The Case of the Gun That Wasn’t Used


Although the NRA seems to be fairly capable of looking out for its own interests, from time to time it seems to overlook a stone in the legislative landscape (filled with constitutionally protected guns) that needs to be overturned.  This stone is one it has never focused on, yet it is a stone underneath which lurks a pernicious, but until now unseen, assault on the gun and its right to be carried about by the citizenry.  It is surprising the NRA has not noticed.

It came to my attention because of the case of Alleyne v. United States that was argued in the U.S. Supreme Court on January 14, 2013.  The facts of that case are unimportant for our purposes except insofar as they pertain to the presence of a gun in the criminal enterprise that is the subject of the appeal.

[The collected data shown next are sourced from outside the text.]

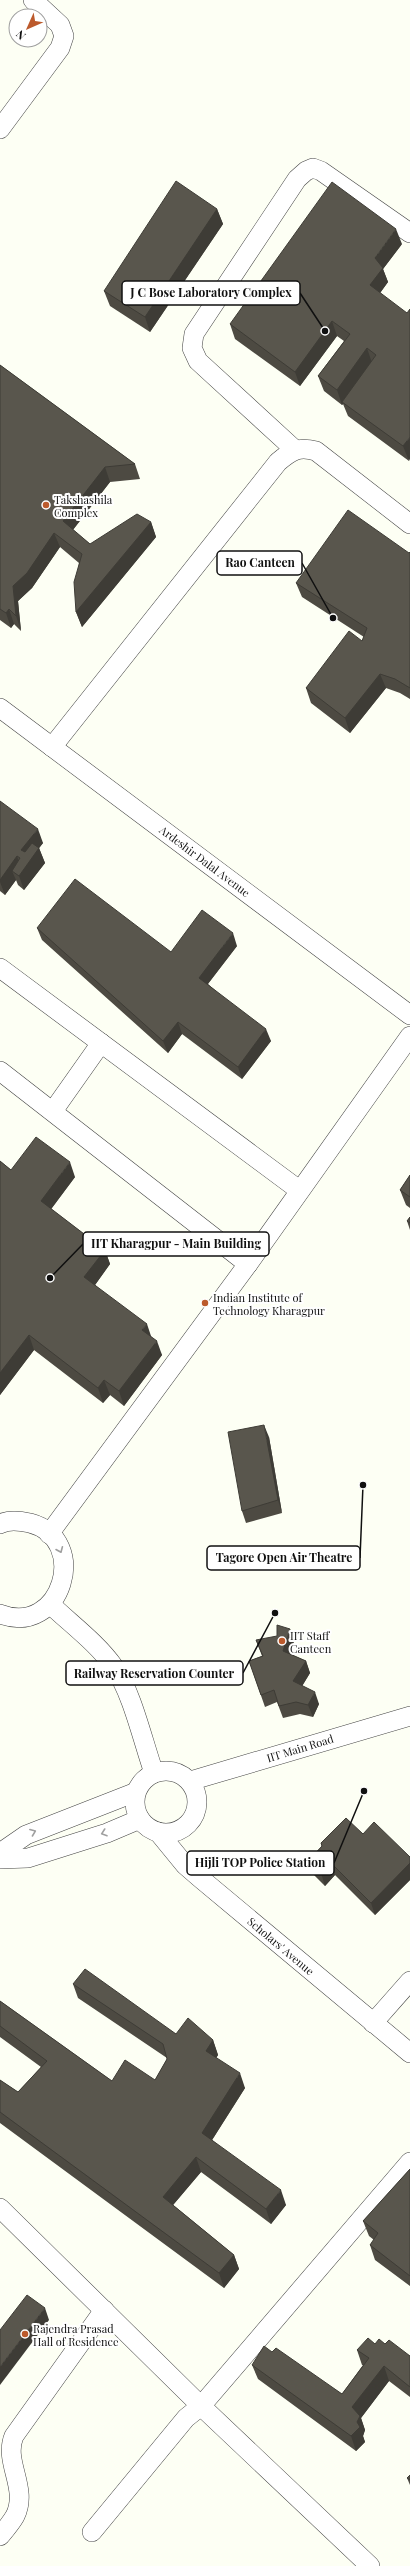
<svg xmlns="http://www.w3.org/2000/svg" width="410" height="2566" viewBox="0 0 410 2566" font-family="'Playfair Display',serif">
  <rect width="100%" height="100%" fill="#fdfff4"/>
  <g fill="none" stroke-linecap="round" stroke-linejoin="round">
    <!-- minor casing -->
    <g stroke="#434343" stroke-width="20">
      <g id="minor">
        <path d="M0,129l60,-81 4,-12 -4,-11 -27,-25"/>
        <path d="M294,449l-96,-88 -6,-13 2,-14 103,-155 9,-8 7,-3 8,3 89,62"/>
        <path d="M0,708l410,307"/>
        <path d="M52,747l226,-285c13,-11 20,-16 38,-11l94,73"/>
        <path d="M0,968l299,222"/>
        <path d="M0,1071l248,193"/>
        <path d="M53,1111l48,-68"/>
        <path d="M0,1524c9,-5 21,-3 30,-1 61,16 32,115 -30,91"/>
        <path d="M49,1534l199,-270 162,-228"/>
        <path d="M50,1604c21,20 47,39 64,63 18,25 29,75 40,106"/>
        <circle cx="166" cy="1802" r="31"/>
        <path d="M190,1781l220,-65"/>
        <path d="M158,1832l27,33 15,13 210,175"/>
        <path d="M0,1853l26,-18 110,-43"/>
        <path d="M0,1859l28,-1 79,-25 33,-14"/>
        <path d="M373,2023l37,-42"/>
        <path d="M0,2208l201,198 -15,12 -94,114"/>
        <path d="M0,2536c5,-6 11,-13 15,-20 14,-28 -12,-54 -1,-80l90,-126"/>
        <path d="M370,2566l-169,-160 209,-244"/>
      </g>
    </g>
    <!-- minor -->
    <use href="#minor" stroke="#fff" stroke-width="19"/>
  </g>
  <!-- wall -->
  <g fill="#4d4a42">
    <path d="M217,209l6,15 -73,108 -40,-26 -6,-15z"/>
    <path d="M402,244l-19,25 5,13 -8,11 29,168 -61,-45 -5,-12 -1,1 -18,-14 -6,-15 26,-35 -7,-5 -37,50 -65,-47 -5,-15z"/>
    <path d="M0,365l135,99 5,15 -30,3 -37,48 17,14 61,-22 5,15 -74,90 -6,-15 3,-49 -19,-16 -28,41 -14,13 3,30 -7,-7 -3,4 -11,-8z"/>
    <path d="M410,552v147l-10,-6 -14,-5 -36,45 -39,-30 -5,-15 56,-47 2,-4 -62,-40 -6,-14 113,-30z"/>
    <path d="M0,801l43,42 -4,5 6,15 -21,27 -6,-5 -2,-5 -11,15 -5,-4z"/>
    <path d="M37,928l134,24 66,-6 -29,38 63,57 -29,38 -60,-45 -14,19 -126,-113z"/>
    <path d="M0,1161l11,9 64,7 -24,32 54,41 5,14 -15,21 56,52 11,18 -38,51 -14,-11 -7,8 -69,-53 -34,45z"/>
    <path d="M410,1175v33l-4,-3 -6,-15z"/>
    <path d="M410,1217v13l-3,-9z"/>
    <path d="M269,1437l13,76 -36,10 -4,-12z"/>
    <path d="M256,1640l38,1 -4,13 16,7 4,12 -8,13 17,18 -6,13 -13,-3 -17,4 -6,-16 -12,5 -16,-46 13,-5z"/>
    <path d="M363,1834l47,23v23l-35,35 -40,-40 -10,11 -13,-13 -4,-12 14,-14 -1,-4z"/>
    <path d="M73,1984l103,50 37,6 5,15 -2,3 29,30 -33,52 74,65 -15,19 -70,-52 -28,33 61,50 5,14 -15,19 -224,-165v-43l18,12 23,-25 -41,-30v-36l112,80 43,-1 12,-21v-1l-89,-60z"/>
    <path d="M410,2169v117l-35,-26 -5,-15 4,-5 -5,-4 -6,-15z"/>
    <path d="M375,2344h10l25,12v41l-21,-16 -28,37 4,12 -2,6 2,6 -9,9 -98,-72 -6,-14 20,-13 70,42 21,-29h-1l-5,-15z"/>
    <path d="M410,2475v10l-3,-7z"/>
  </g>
  <!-- shaded-wall -->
  <g fill="#3e3c36">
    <path d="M217,209l6,15 -73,108 -5,-15z"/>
    <path d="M396,229l6,15 -19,25 5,13 -13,18 -5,-15 5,-27z"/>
    <path d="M332,321l5,15 -37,50 -5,-14z"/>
    <path d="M367,348l5,15 -30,39 1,2 -1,1 -5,-15z"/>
    <path d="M410,437v22l-1,2 -6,-15z"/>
    <path d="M105,467l5,15 -42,54 -5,-15z"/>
    <path d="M151,522l5,15 -74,90 -6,-15z"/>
    <path d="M54,533l6,14 -28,41 -14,13 3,30 -5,-15 -3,-30z"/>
    <path d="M9,609l5,15 -3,4 -5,-15z"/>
    <path d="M380,674l6,14 -36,45 -5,-15z"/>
    <path d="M38,829l5,14 -17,22 -5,-15z"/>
    <path d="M39,848l6,15 -21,27 -5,-14z"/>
    <path d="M17,856l5,14 -10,1 4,9 -11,15 -5,-13v-2z"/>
    <path d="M233,933l4,13 -34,44 -4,-12z"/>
    <path d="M178,1022l4,12 -14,19 -5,-12z"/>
    <path d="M266,1029l5,12 -29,38 -4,-12z"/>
    <path d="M70,1162l5,15 -29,39 -5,-15z"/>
    <path d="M105,1250l5,14 -20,28 -6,-15z"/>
    <path d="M147,1324l5,15 -10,-9z"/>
    <path d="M29,1335l5,15 -34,45v-22z"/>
    <path d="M157,1341l5,14 -38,51 -5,-15z"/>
    <path d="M104,1380l6,15 -7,8 -5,-15z"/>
    <path d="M264,1425l5,12 13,76 -4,-13z"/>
    <path d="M290,1629l4,12 -6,22 -5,-12z"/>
    <path d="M306,1661l4,12 -12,20 -5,-12z"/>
    <path d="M315,1692l4,12 -6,13 -5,-12z"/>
    <path d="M331,1863l4,12 -10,11 -4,-13z"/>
    <path d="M410,1863v17l-35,35 -4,-12z"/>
    <path d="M213,2040l5,15 -7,11 -5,-15z"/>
    <path d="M240,2073l5,15 -38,60 -5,-15z"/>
    <path d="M196,2157l5,15 -33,39 -5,-14z"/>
    <path d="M281,2190l5,15 -15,19 -5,-15z"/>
    <path d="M234,2255l5,14 -15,19 -5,-15z"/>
    <path d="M45,2308l4,12 -49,65v-18z"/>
    <path d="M384,2366l5,15 -28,37 4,12 -2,6 2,6 -9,9 -5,-15 1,-29z"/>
  </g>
  <!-- building -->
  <g fill="#59564d" stroke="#3e3c36">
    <path d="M176,181l41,28 -72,108 -41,-26z"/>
    <path d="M332,182l64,47 -21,29 8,10 -13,17 37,28 3,-4v128l-7,9 -61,-44 34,-47 -9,-7 -30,42 -19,-14 32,-42 -18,-13 -37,51 -65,-48z"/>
    <path d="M0,365l135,99 -30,3 -42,54 27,23 47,-30 14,8 -75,90 -2,-30 8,-28 -28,-21 -27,40 -14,13 3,30 -7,-7 -3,4 -6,-4z"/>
    <path d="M348,510l61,43 1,-1v136l-15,-9 -15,-5 -35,44 -39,-30 43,-57 13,10 5,-13 -71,-45z"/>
    <path d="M0,801l38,28 -17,21 4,2 7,-9 7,5 -20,28 -7,-5 8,-13 -3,-2 -17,24z"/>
    <path d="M75,879l96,73 31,-42 31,23 -34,45 67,51 -28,38 -60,-45 -15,19 -126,-113z"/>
    <path d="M36,1137l34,25 -29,39 64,49 -21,27 63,47 -5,6 15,11 -38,50 -15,-11 -6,8 -69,-53 -29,38v-212l11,9z"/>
    <path d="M410,1175v22l-10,-7z"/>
    <path d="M410,1217v6l-3,-2z"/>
    <path d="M264,1425l14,75 -36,11 -14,-79z"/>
    <path d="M277,1625l13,4 -7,22 23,10 -13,20 22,11 -7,13 -12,-3 -17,4 -5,-16 -13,5 -12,-34 14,-5 -7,-16 21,-4z"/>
    <path d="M346,1818l17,16 11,-12 36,35v6l-39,40 -40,-40 -10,10 -13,-12 14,-15 -1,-3z"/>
    <path d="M85,1969l91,65 12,-16 25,22 -7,11 34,22 -38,60 79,57 -15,19 -70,-52 -33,40 71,58 -15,18 -219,-161v-32l18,12 29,-31 -47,-35v-25l112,80 13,-21 30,20 12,-21 -4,-15 -90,-60z"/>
    <path d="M410,2169v107l-40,-31 8,-12 -15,-12z"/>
    <path d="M27,2295l18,13 -45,59v-37z"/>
    <path d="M368,2338l7,6 4,-5 6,5 4,-4 21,16v31l-26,-21 -32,41 8,9 -3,6 3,5 -9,9 -99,-71 12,-19 8,6 4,-4 66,46 27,-36 -12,-8z"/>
    <path d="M410,2475v5l-3,-2z"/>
  </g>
  <!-- one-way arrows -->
  <defs><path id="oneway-chevron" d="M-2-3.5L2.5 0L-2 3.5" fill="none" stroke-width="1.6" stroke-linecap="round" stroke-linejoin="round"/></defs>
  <g stroke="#9f9f9f">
    <use href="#oneway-chevron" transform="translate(60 1550) rotate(67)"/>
    <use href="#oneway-chevron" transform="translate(33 1832) rotate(-21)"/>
    <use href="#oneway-chevron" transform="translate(104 1833) rotate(161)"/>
  </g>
  <!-- markers -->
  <g fill="#bc5a2c" stroke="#fff" stroke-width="1.5">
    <circle cx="46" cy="505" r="4"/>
    <circle cx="205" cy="1303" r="4"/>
    <circle cx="282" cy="1641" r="4"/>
    <circle cx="25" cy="2334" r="4"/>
  </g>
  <g text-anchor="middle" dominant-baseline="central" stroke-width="4" stroke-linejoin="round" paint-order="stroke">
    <!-- poi labels -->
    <g font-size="11" fill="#101010" stroke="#fff" text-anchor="start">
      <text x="54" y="499">Takshashila<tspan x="54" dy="13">Complex</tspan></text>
      <text x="213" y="1297">Indian Institute of<tspan x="213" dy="13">Technology Kharagpur</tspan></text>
      <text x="290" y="1635">IIT Staff<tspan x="290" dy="13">Canteen</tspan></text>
      <text x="33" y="2328">Rajendra Prasad<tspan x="33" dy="13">Hall of Residence</tspan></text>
    </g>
    <!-- street labels -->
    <g font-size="11" fill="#101010" stroke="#fff">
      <text transform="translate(205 861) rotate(37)">Ardeshir Dalal Avenue</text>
      <text transform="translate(300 1748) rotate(-17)">IIT Main Road</text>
      <text transform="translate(281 1946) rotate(40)">Scholars' Avenue</text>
    </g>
  </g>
  <!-- callouts -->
  <path fill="none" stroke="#101010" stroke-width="1.5" d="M325 331L300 293M333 618L302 563M50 1278L83 1244M363 1485L360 1558M275 1613L243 1673M364 1791L334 1863"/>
  <g fill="#101010" stroke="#fff" stroke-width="1.5">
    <circle cx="325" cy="331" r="4"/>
    <circle cx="333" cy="618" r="4"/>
    <circle cx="50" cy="1278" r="4"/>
    <circle cx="363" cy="1485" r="4"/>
    <circle cx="275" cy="1613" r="4"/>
    <circle cx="364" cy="1791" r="4"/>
  </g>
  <g fill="#fff" stroke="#101010" stroke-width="1.5">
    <rect x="122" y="281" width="178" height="24" rx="4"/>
    <rect x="217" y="551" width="85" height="24" rx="4"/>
    <rect x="83" y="1232" width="186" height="24" rx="4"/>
    <rect x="207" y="1546" width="153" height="24" rx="4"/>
    <rect x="66" y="1661" width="177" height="24" rx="4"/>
    <rect x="187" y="1851" width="147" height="24" rx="4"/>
  </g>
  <g font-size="12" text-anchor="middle" font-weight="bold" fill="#101010">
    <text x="211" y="297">J C Bose Laboratory Complex</text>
    <text x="260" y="567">Rao Canteen</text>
    <text x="176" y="1248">IIT Kharagpur - Main Building</text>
    <text x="284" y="1562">Tagore Open Air Theatre</text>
    <text x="154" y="1678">Railway Reservation Counter</text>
    <text x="260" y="1867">Hijli TOP Police Station</text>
  </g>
  <!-- north arrow -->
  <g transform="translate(28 28) rotate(225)"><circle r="19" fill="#ffffff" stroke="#9f9f9f"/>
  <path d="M0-3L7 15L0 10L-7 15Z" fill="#bc5a2c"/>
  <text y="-6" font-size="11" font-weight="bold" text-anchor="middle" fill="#101010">N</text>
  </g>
</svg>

Mr. Alleyne was convicted by a jury of the crime of robbery but was acquitted of the charge of brandishing a gun during a robbery.  Had he been convicted of that offense the length of his sentence would have automatically been increased by seven years.  (Although acquitted of that charge the judge found that Mr. Alleyne reasonably foresaw that his friend, accomplice and co-robber, would brandish a gun and, since a gun was involved, the judge nonetheless increased Mr. Alleyne’s sentence by seven years even though Mr. Alleyne had no gun in his possession.) That case drew my attention to one of the characteristics of criminal law that is found in the criminal statutes in every one of the fifty United States.  The New York Penal Code Section 140.17 is a good example of that.

Section 140.17 says that a citizen who is exercising his/her constitutional right to carry a gun and decides to commit the crime of trespass (that does not require the use of a gun) will nonetheless, if caught, face much more severe punishment if convicted because of the fact that the citizen was carrying the gun even though the gun was not part of the criminal activity. Section 140.17 says a person is guilty of criminal trespass in the first degree when the person “knowingly enters or remains unlawfully in a building” and while there has the gun he always carries with him for protection (my words-not the statute’s).  The citizen is guilty of criminal trespass, a class D felony that is much more serious than the crime of which the trespasser would have been convicted had the gun been left at home.  Another example is found in the Colorado statutes.

The Colorado criminal law provides that a person is guilty of second degree burglary if the burglar acts without having possession of the gun that the citizen is entitled to carry for self protection,  but it becomes first degree burglary if it is on the citizen’s person even though it is not part of the burglary and is not used in the commission of the crime.

What the foregoing laws and thousands like them demonstrate is that legislators have decided to impinge on the right of the run of the mill criminal to take a weapon when engaging in criminal activity even though the gun plays no role in the crime being committed.  Because of these laws, every citizen engaged in criminal activity is forced to forego his/her constitutionally protected right to be accompanied by a gun. The chilling effect of such laws on the Second Amendment is obvious. There is no reason that a citizen who does not use a gun when committing a crime should face increased punishment simply because the citizen was exercising his Second Amendment right while committing the crime.

On July 1, 2011 the citizens of Virginia once again enjoyed the benefits of the NRA successful efforts to persuade that state’s legislature to repeal a law that had been in effect since 1993.  The repealed law provided that Virginia citizens could only buy one gun a month.  Thanks to the NRA’s efforts, Virginia citizens can now buy as many guns each month as will give them the security the Second Amendment was intended to provide. That victory behind it, the NRA will now have to spend its time protecting the cherished assault weapon that is found in so many homes around the country, a weapon whose presence among us is threatened by an activist president and a docile Congress.

Once the presence of the assault gun is assured, however, the NRA should begin a campaign to reform all the criminal laws in the country to make sure that when a criminal commits a crime that does not involve the use of a gun, neither the judge nor the jury may increase the penalty imposed upon a citizen who commits a crime  just because a gun was found in the criminal’s possession at the time the crime was committed.  Criminals around the country will be grateful for the NRA’s continuing efforts to make life easier for them.